Set against the context of protests across the country this summer and a return to campus in the fall, whether in-person or virtual, this mini-workshop will examine various aspects of race in higher education and on campus, together with the relevant legal issues. The half-day workshop will consider changes that today’s students and other groups aspire to bring about in the nation’s colleges and universities, while addressing the ever-present legal requirements and leadership challenges that higher education counsel are called to advise on as they traverse this terrain.
Part 1 of this mini-workshop will explore legal and operational issues in creating a diverse, equitable, inclusive learning and living environments on campus, with a particular focus on responses to on-campus and online bias incidents and hate speech as well as institutional relationships with campus and local police.
Part 2 of this mini-workshop will address campus mission and priorities relative to faculty, staff, and curriculum, including fundamental tenets of recruiting, hiring, and retaining a diverse faculty and staff, the demographics of tenure and strategies for addressing racial disparities in the tenure pipeline, and calls to better align university curriculum with an institution’s stated commitment to diversity and inclusion.
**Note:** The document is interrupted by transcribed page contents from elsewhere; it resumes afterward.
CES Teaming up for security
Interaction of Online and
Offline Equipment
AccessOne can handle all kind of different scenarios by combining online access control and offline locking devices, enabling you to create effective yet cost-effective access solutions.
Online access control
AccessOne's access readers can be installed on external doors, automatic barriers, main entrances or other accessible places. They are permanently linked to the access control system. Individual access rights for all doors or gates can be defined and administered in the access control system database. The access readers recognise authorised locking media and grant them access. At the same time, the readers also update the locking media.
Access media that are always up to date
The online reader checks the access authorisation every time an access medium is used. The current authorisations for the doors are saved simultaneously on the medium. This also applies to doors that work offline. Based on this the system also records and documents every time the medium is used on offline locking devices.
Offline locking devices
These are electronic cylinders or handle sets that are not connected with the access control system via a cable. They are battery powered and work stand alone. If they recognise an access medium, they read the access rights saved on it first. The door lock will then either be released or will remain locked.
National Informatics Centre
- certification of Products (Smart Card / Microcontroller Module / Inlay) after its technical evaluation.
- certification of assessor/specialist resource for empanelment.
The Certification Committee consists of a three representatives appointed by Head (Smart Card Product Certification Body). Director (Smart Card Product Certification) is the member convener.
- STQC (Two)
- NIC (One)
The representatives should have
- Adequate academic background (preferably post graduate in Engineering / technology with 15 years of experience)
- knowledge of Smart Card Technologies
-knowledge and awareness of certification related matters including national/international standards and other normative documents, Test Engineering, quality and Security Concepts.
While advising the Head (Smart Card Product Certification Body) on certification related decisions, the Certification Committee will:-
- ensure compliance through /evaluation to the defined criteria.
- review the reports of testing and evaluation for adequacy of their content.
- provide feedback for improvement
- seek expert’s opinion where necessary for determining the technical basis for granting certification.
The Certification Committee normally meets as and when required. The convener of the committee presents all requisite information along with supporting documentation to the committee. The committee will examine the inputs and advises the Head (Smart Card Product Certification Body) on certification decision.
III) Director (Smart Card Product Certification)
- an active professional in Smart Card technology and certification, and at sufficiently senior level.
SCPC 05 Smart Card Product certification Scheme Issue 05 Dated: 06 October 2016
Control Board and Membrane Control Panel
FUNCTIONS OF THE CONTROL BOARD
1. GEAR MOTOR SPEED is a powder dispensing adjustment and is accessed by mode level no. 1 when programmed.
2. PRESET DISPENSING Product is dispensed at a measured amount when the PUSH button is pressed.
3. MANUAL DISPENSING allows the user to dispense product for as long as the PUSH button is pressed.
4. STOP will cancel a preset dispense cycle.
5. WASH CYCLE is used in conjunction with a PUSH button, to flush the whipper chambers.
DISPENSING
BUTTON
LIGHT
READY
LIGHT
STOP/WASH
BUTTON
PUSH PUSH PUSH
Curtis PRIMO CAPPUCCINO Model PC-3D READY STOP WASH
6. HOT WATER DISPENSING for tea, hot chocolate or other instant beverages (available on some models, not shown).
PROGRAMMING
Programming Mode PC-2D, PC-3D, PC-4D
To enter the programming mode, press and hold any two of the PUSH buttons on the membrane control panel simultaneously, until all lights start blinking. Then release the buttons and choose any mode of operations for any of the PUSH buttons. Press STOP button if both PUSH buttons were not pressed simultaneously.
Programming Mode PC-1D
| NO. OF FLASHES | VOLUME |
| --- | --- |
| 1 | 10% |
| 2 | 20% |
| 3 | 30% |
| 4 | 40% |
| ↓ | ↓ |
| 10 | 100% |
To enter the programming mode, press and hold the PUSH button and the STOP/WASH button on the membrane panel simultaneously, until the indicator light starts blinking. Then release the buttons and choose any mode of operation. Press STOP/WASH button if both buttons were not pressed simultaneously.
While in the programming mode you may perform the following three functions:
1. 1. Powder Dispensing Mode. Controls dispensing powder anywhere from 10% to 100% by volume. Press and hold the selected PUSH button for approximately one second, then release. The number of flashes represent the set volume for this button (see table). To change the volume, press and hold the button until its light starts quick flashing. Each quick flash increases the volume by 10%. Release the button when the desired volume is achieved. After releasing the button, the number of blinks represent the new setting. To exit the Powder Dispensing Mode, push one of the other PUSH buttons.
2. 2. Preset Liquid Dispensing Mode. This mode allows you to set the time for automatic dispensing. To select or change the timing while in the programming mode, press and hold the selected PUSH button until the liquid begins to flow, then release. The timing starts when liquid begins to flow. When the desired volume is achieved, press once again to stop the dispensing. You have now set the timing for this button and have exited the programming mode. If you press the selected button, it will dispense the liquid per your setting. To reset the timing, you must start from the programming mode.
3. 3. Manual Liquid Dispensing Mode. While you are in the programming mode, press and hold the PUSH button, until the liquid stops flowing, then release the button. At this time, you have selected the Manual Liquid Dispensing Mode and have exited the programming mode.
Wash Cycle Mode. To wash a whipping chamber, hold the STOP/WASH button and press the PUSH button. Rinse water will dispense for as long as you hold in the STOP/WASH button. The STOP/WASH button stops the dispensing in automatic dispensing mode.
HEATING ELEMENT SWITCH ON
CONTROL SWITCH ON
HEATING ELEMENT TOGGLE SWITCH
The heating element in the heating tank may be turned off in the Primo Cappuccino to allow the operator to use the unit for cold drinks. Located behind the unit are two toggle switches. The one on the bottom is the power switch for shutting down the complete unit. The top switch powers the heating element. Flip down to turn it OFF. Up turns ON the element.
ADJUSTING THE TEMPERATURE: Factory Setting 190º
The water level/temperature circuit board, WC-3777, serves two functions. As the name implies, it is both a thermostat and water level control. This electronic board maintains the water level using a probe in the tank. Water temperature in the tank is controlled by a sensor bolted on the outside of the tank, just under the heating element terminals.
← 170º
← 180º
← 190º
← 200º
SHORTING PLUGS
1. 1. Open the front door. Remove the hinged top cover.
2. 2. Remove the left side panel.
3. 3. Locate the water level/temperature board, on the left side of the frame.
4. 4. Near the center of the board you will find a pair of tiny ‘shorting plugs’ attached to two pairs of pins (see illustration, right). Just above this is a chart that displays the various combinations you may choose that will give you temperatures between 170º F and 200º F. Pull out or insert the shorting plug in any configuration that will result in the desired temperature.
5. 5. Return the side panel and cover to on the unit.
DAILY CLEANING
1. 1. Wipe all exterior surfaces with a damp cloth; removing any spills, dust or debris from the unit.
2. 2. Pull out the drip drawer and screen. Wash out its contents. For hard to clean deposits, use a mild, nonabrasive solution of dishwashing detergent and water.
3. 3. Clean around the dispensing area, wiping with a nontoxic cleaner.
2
Part 3 of the workshop will afford participants the opportunity to actively engage in one of five concurrent discussion groups on (1) Protests and Police, (2) Race-Neutral Strategies for Employment/Faculty Diversity (3) Bias-Incident Reporting and Response, (4) Race-Based Scholarships, Groups, and Programs, and (5) Controversial Monuments and Building Names.
Presenters will address counsel’s role in helping institutions achieve their missions and model their values, and weigh meaningful alternatives to address concerns while at the same time complying with the strictures of the law.
Who Should Attend?
This program is at the intermediate-advanced level. Presenters presume attendees have some familiarity and experience with higher education discrimination law. The workshop is directed to college and university counsel with responsibility for equity and discrimination law matters in student affairs, faculty affairs, and employment. Counsel may also wish to invite administrators with significant responsibilities for oversight of equity, diversity, and inclusivity programs, student affairs, and public safety.